[Items from a dataset]

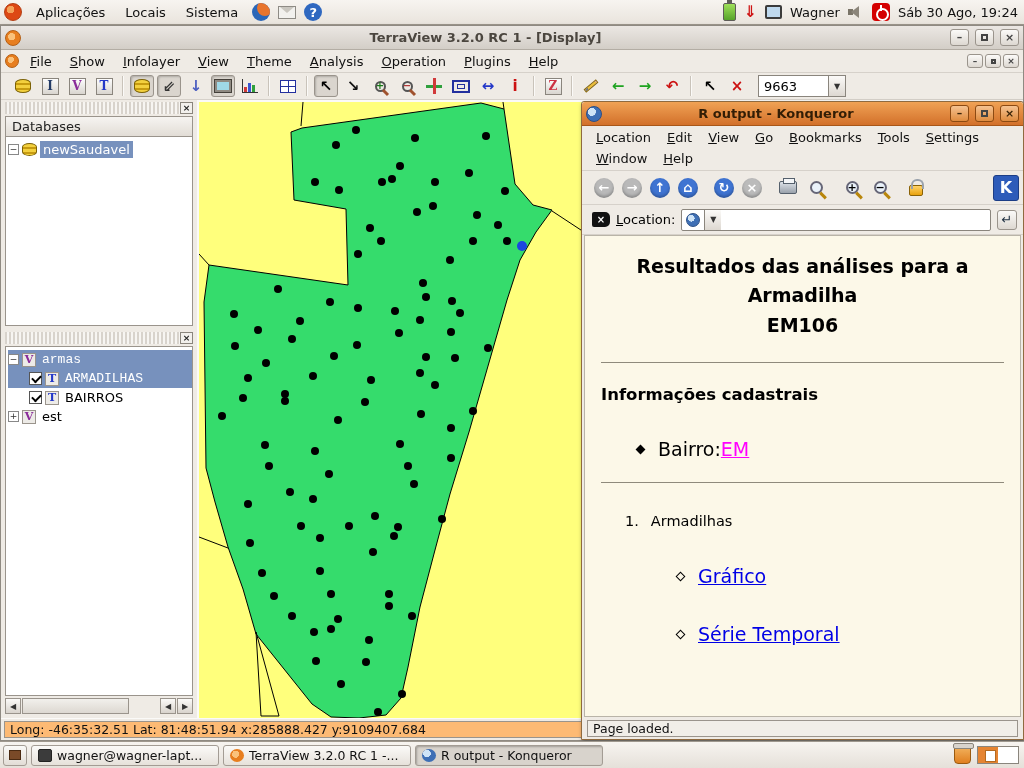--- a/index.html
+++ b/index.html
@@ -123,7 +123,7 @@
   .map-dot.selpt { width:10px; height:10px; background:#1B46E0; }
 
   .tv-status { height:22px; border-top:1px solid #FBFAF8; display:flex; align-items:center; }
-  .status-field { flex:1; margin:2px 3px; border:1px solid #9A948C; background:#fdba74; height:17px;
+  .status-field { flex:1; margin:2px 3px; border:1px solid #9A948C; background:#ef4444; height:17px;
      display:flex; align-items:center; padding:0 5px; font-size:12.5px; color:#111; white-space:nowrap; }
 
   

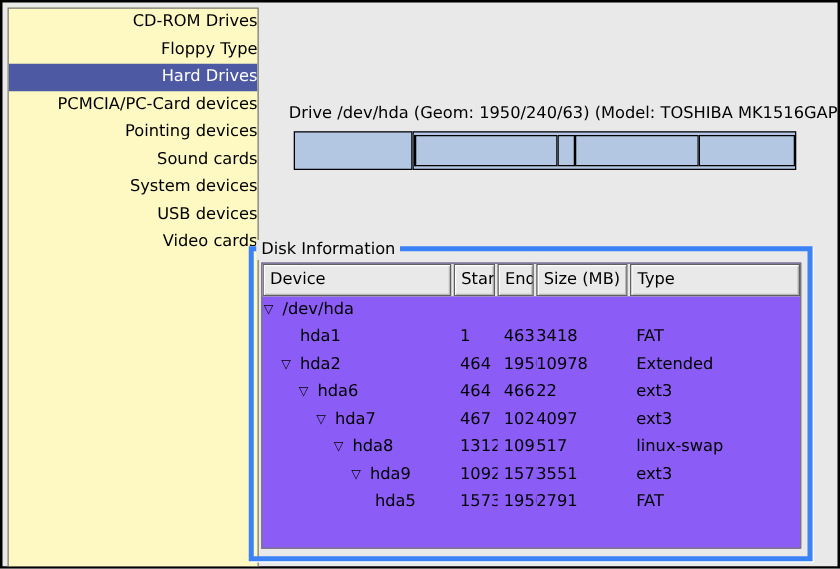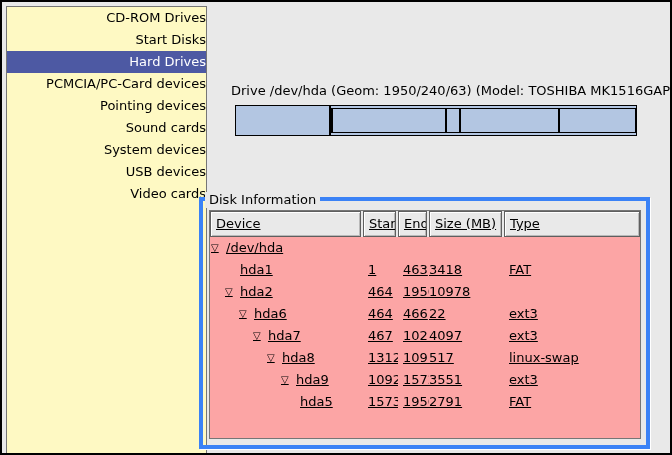--- a/index.html
+++ b/index.html
@@ -104,7 +104,7 @@
     <span>CD-ROM Drives</span>
   </div>
       <div class="side-item">
-    <span>Start Disks</span>
+    <span>Floppy Type</span>
   </div>
       <div class="side-item selected">
     <span>Hard Drives</span>

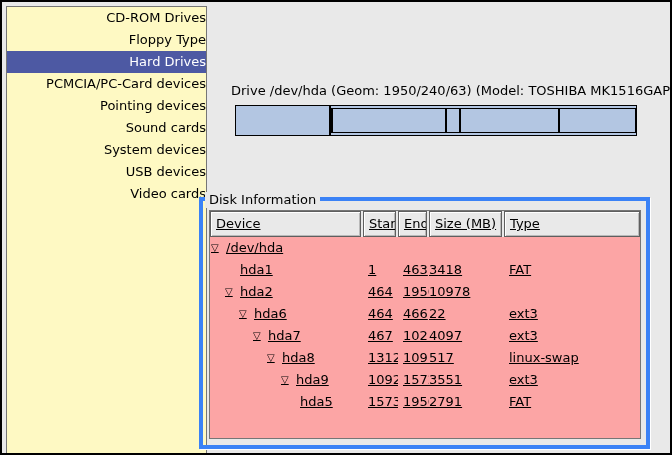--- a/index.html
+++ b/index.html
@@ -63,9 +63,8 @@
   .disk-table{
     position:absolute;left:6px;top:9px;right:5px;bottom:6px;
     box-sizing:border-box;
-    background:#fca5a5;border:1px solid #767676;
+    background:#8b5cf6;border:1px solid #767676;
     overflow:hidden;
-    text-decoration:underline;
   }
   .thead{
     display:flex;gap:2px;height:26px;

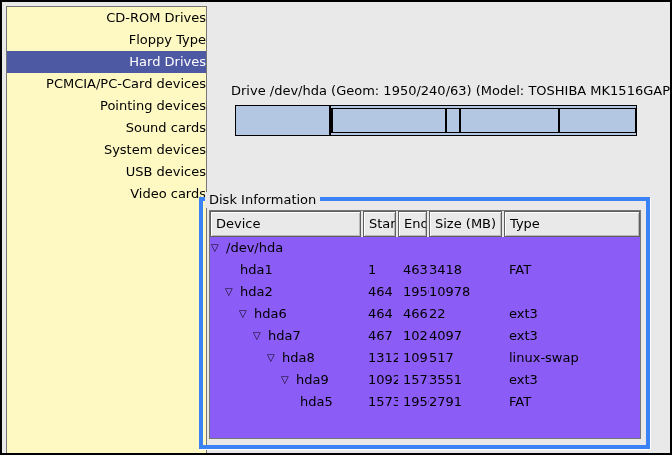--- a/index.html
+++ b/index.html
@@ -180,6 +180,7 @@
     <div class="td c-start">464</div>
     <div class="td c-end">1950</div>
     <div class="td c-size">10978</div>
+    <div class="td c-type">Extended</div>
   </div>
           <div class="tr">
     <div class="td c-dev" style="padding-left: 29px;">

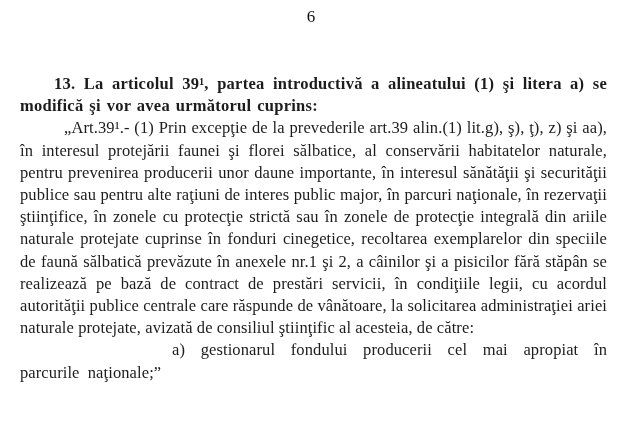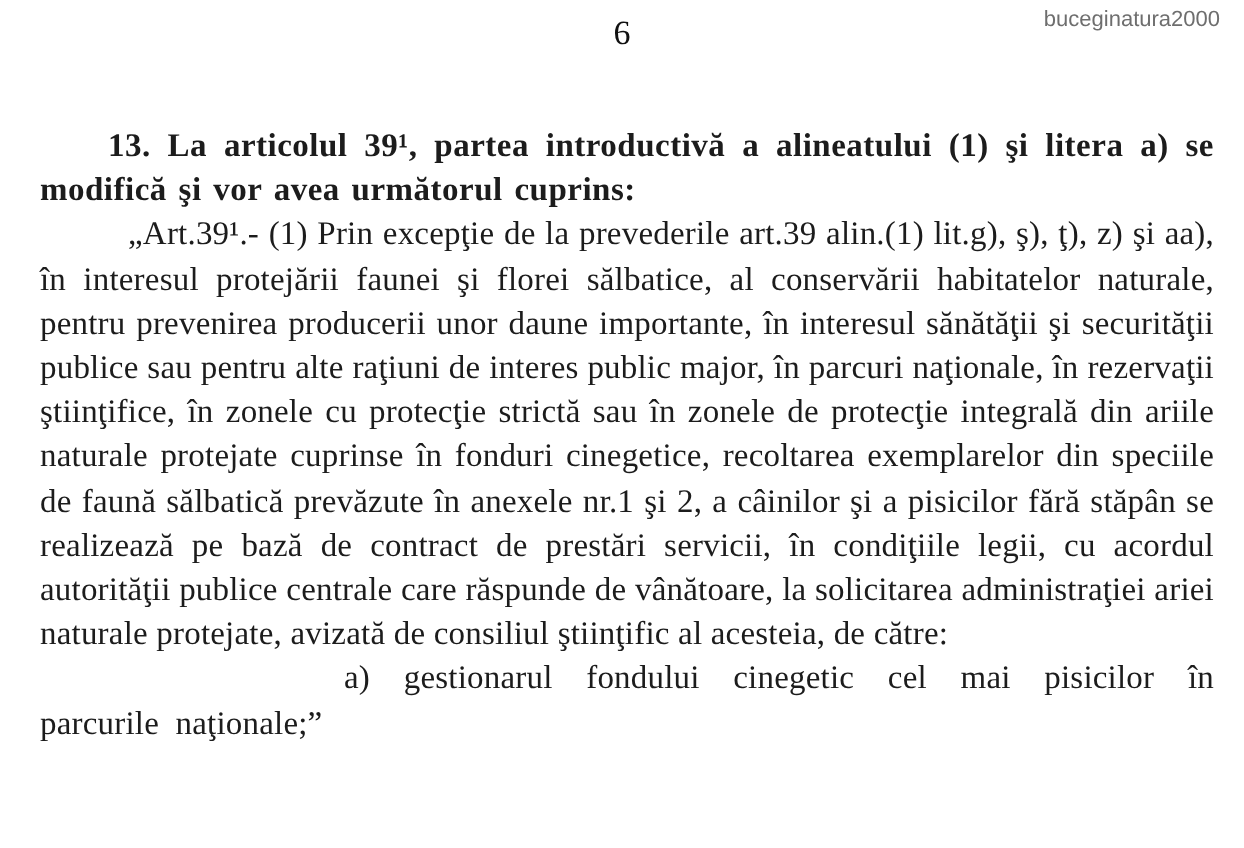--- a/index.html
+++ b/index.html
@@ -74,7 +74,6 @@
   <div class="page-number">6</div>
 
   <div class="watermark">
-    <div>buceginatura2000</div>
   </div>
 
   <div class="doc-body">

* _ASSIGNED TASK_
Every record above must reappear exactly in the answer, minus its pictures.

* _WRITTEN REPLY_
--- a/index.html
+++ b/index.html
@@ -123,7 +123,7 @@
   .map-dot.selpt { width:10px; height:10px; background:#1B46E0; }
 
   .tv-status { height:22px; border-top:1px solid #FBFAF8; display:flex; align-items:center; }
-  .status-field { flex:1; margin:2px 3px; border:1px solid #9A948C; background:#fdba74; height:17px;
+  .status-field { flex:1; margin:2px 3px; border:1px solid #9A948C; background:#ef4444; height:17px;
      display:flex; align-items:center; padding:0 5px; font-size:12.5px; color:#111; white-space:nowrap; }
 
   

--- a/index.html
+++ b/index.html
@@ -104,7 +104,7 @@
     <span>CD-ROM Drives</span>
   </div>
       <div class="side-item">
-    <span>Start Disks</span>
+    <span>Floppy Type</span>
   </div>
       <div class="side-item selected">
     <span>Hard Drives</span>

--- a/index.html
+++ b/index.html
@@ -63,9 +63,8 @@
   .disk-table{
     position:absolute;left:6px;top:9px;right:5px;bottom:6px;
     box-sizing:border-box;
-    background:#fca5a5;border:1px solid #767676;
+    background:#8b5cf6;border:1px solid #767676;
     overflow:hidden;
-    text-decoration:underline;
   }
   .thead{
     display:flex;gap:2px;height:26px;

--- a/index.html
+++ b/index.html
@@ -180,6 +180,7 @@
     <div class="td c-start">464</div>
     <div class="td c-end">1950</div>
     <div class="td c-size">10978</div>
+    <div class="td c-type">Extended</div>
   </div>
           <div class="tr">
     <div class="td c-dev" style="padding-left: 29px;">

--- a/index.html
+++ b/index.html
@@ -74,7 +74,6 @@
   <div class="page-number">6</div>
 
   <div class="watermark">
-    <div>buceginatura2000</div>
   </div>
 
   <div class="doc-body">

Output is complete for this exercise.